Une population locale peut-elle tirer argument de sa frustration économique, du fait d’une négligence des pouvoirs publics, pour revendiquer son ascendant sur une richesse naturelle qu’elle abrite dans son aire géographique ? A El Kamour, on a vu un outrage à l’Etat. Et ce précédent s’inscrit en rupture avec les traditions de revendications sociales. Et même la résolution du conflit, pas assez ferme et pas assez conséquente aux yeux de la majorité de l’opinion nationale, n’a pas rétabli l’Etat dans son statut de puissance publique. Ni même restauré son lustre. Elle a peut-être sauvé la mise au gouvernement. Et quand bien même le conflit s’est terminé, il y a fort à craindre pour l’avenir, car ça peut irradier.
A cet égard, le Cercle Kheireddine a organisé un webinaire, le 12 novembre 2020. C’est Moncef Achour, DG au ministère des affaires sociales, chef de la délégation chargée de négocier avec la “Coordination du sit-in d’El Kamour“, qui en était l’invité d’honneur. Le débat s’est engagé autour de deux idées majeures à savoir : “El Kamour, quelle suite ?“ et “quelles conséquences ?“
Enrôler la société civile dans le processus de négociation
Les membres du Cercle Kheireddine ont témoigné de l’empathie à l’adresse de leur hôte.

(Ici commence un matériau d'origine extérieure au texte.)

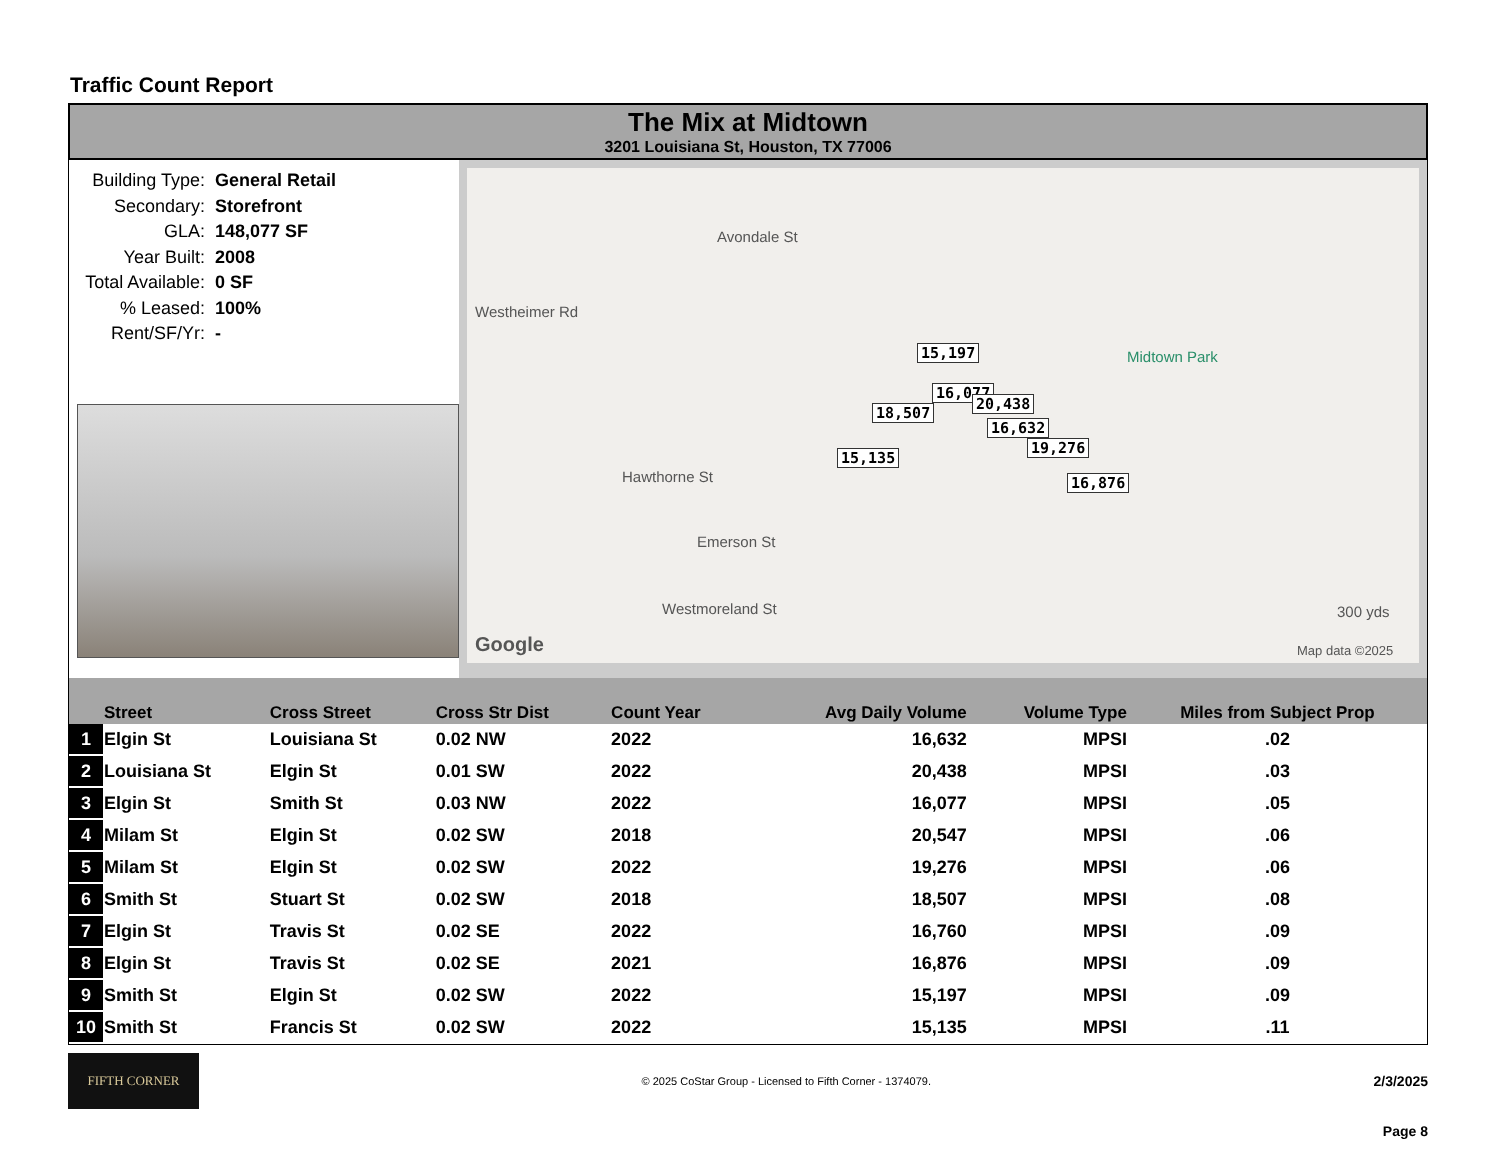Traffic Count Report
The Mix at Midtown
3201 Louisiana St, Houston, TX 77006
Building Type: General Retail
Secondary: Storefront
GLA: 148,077 SF
Year Built: 2008
Total Available: 0 SF
% Leased: 100%
Rent/SF/Yr: -
Avondale St
Westheimer Rd
Hawthorne St
Emerson St
Westmoreland St
Midtown Park 15,197
16,077
18,507
20,438
16,632
19,276
15,135
16,876
300 yds
Google Map data ©2025
| | Street | Cross Street | Cross Str Dist | Count Year | Avg Daily Volume | Volume Type | Miles from Subject Prop |
| --- | --- | --- | --- | --- | --- | --- | --- |
| 1 | Elgin St | Louisiana St | 0.02 NW | 2022 | 16,632 | MPSI | .02 |
| 2 | Louisiana St | Elgin St | 0.01 SW | 2022 | 20,438 | MPSI | .03 |
| 3 | Elgin St | Smith St | 0.03 NW | 2022 | 16,077 | MPSI | .05 |
| 4 | Milam St | Elgin St | 0.02 SW | 2018 | 20,547 | MPSI | .06 |
| 5 | Milam St | Elgin St | 0.02 SW | 2022 | 19,276 | MPSI | .06 |
| 6 | Smith St | Stuart St | 0.02 SW | 2018 | 18,507 | MPSI | .08 |
| 7 | Elgin St | Travis St | 0.02 SE | 2022 | 16,760 | MPSI | .09 |
| 8 | Elgin St | Travis St | 0.02 SE | 2021 | 16,876 | MPSI | .09 |
| 9 | Smith St | Elgin St | 0.02 SW | 2022 | 15,197 | MPSI | .09 |
| 10 | Smith St | Francis St | 0.02 SW | 2022 | 15,135 | MPSI | .11 |
FIFTH CORNER
© 2025 CoStar Group - Licensed to Fifth Corner - 1374079.
2/3/2025
Page 8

Après tout, il a accepté une mission délicate. Il sait qu’il était observé de toutes les populations locales qui disposent de richesses naturelles et qui se sentent défavorisées. Cette mission a par conséquent valeur de crash test. Et le mandat est à haut risque. Soit il étouffait l’incendie, soit les opinions locales incandescentes pouvaient prendre exemple de Tataouine.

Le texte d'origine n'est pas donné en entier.